Falling in love with Lady Kitty, Hilary Baird’s letter breaks off the engagement with Tommy, who under the influence of the minute promised to marry her, which Tommy strives with all his might, for he truly loves him. She does not want to come to terms with the rift, pursues his letters, comes to his house; he spends the night in a hotel, does not answer letters, and makes it clear in every way that everything is over between them.
The first conversation with Ganner does not lead to the desired result; Only after the meeting with Christel Ganner thawed and they were able to talk really; it seems to them that the conversation brought relief and the past slowly begins to let them go.
At the same time, the “case” of Hilary Bird begins to gradually break down. It turns out that Laura Impayette and Christopher are already in contact for a year, using Hilary as a screen. One day, Christopher and his friends pumped Hilary and Laura with drugs, she did not return home, her husband was looking for her from Hilary, and “on Thursday Laura arranges a loud clarification of the relationship between Freddie, Hilary and Christopher, as a result of which Hilary is denied at home, his Thursdays are released; and Christopher finally literally does what Hilary has repeatedly shouted at him: “Get out!” He moves out of the apartment.
Tommy also literally fulfills Hilary’s repeated wish to leave him alone: she comes to say goodbye, announcing that she is getting married.
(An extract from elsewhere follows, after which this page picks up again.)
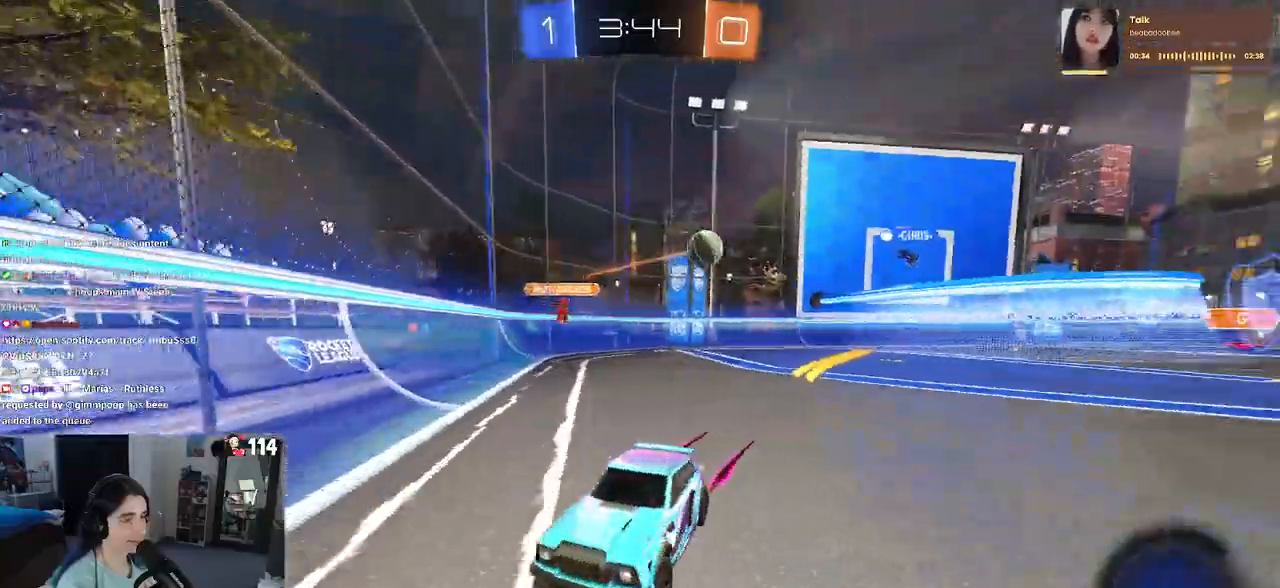
{"buttons": [], "left_stick": "left", "right_stick": "center", "events": [[317, "SQUARE", "down"], [350, "left_stick", "center"], [400, "SQUARE", "up"], [483, "left_stick", "left"]]}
Clifford Larre, learning from Hilary about Gunner and Kristel, takes this unexpectedly painful, rushes to the overthrown idol – Kristel – and insults her; Hilary overtakes him, there is a fight. When after a while Hilary comes to Clifford’s apartment, he learns from his heirs that Larr committed suicide.
Consoling Kristel, Hilary promises not to meet more with the Joyling, to go with her from London and settle down together somewhere in the rural wilderness. He only needs to see Lady Kitty for the last time, because he has already promised, and to say goodbye to her forever.
Their meeting takes place on the pier, not far from the Joyling house. Suddenly, embracing Kitty, Hilary sees Gunner. “I’ll kill him right now,” says Gunner, but Kitty falls from the pier. He jumps after her. She dies in the hospital from hypothermia – before the rescue boat arrived for too long stayed in the Thames ice-cold December water.
The newspapers did not have the name Hilary Byrd in connection with this story – he swam out himself, away from the boat. This time he did not tell Kristel everything. Twenty years ago, he admitted that Ann’s death hit her sister with all her weight, but when everything was so terrible, I realized that it was cruel to lay this load on her too. For the first time in his life, he separated Christel from himself. Kristel married Arthur.
Biscuit, having inherited the death of Lady Kitty, married, for Christopher.
Tommy repented that she had sent an anonymous letter to Hannar – that Hilary Baird was in love with his wife. “In her naivety, Tommy gave birth to a meeting, as a result of which Kitty died, Christelle married and a double eternal curse that ruined my life and the life of Ganner.”
Under the bells of Christmas bells, Tommy decisively tells Hilary that she intends to marry him.